On the walk back to the house, he gave her little white pickup, parked along the side of the garage, a glance. “How’s Moby running?”

 

“I hit a pothole driving home. It’s been kind of rattly since.” She dipped her head, ashamed. One thing her dad didn’t like was careless driving.

 

“Iris. You need to be careful. You need to see what’s ahead of you on the road.”

 

She wasn’t very good at that—in driving or in life. “I know, Daddy. I’ll do better.”

 

He hooked his arm around her waist, pulled her close, and kissed the top of her head. “I know you will. I’m going to the clubhouse after supper.

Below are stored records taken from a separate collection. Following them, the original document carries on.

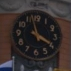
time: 3:57
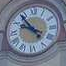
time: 9:53
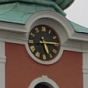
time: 5:14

Come by later, and I’ll put him on the rack and see what you did.”

 

 

~oOo~

 

 

It was later than she’d even planned by the time she got to the clubhouse. After supper and cleaning up, she’d showered and changed and redone her face and hair.

 

She didn’t like to go to the clubhouse unless she looked decent. Unlike her sister, she hadn’t gotten many of the good family genes. Rose had their dad’s tallness and their mom’s fair coloring. She was long and slim and naturally pale blonde, with eyes that swirled green and blue, and she’d even worked as a model in college.

 

Iris, on the other hand, had their mom’s shortness and tendency toward what their mom called ‘womanliness’ but was just plain old fat, and their dad’s more average coloring. Her natural hair color was his average shade of light brown, and her eyes were his average shade of light blue. So she colored her hair, changing that with her mood, she perfected the ‘smoky eye,’ she worked out and watched what she ate, and she didn’t go to a clubhouse full of bikers without making the most of what she had.

 

Like her boobs. She’d gotten her mom’s great boobs. Rose, at least, had missed out on that. Iris had been on the tall side, too, when she was little, but then she’d started to get boobs early, and she’d basically stopped growing vertically. Rose had kept growing up, like a tree—tall and flat.

 

As usual in the winter, there were more trucks on the lot than bikes, but when she saw the old Harley Ironhead at the end of the short row of bikes, Iris took an extra minute, turned down the visor to check the mirror, and made sure that she looked as good as she could. That old bike was Nolan’s.

 

She really liked Nolan. A lot. He’d never noticed her, except as a fellow club kid, and she wasn’t about to ever throw herself at him, but she wanted to look as good as possible, on the off chance that he might take a look.

 

She undid another button on her fitted flannel shirt, better to show the little brown beater under it, which swept low, letting the lace edge of her black bra just barely peek out. She took a quick sniff of her wrists and, satisfied that she had just the right amount of scent on, got out of her truck.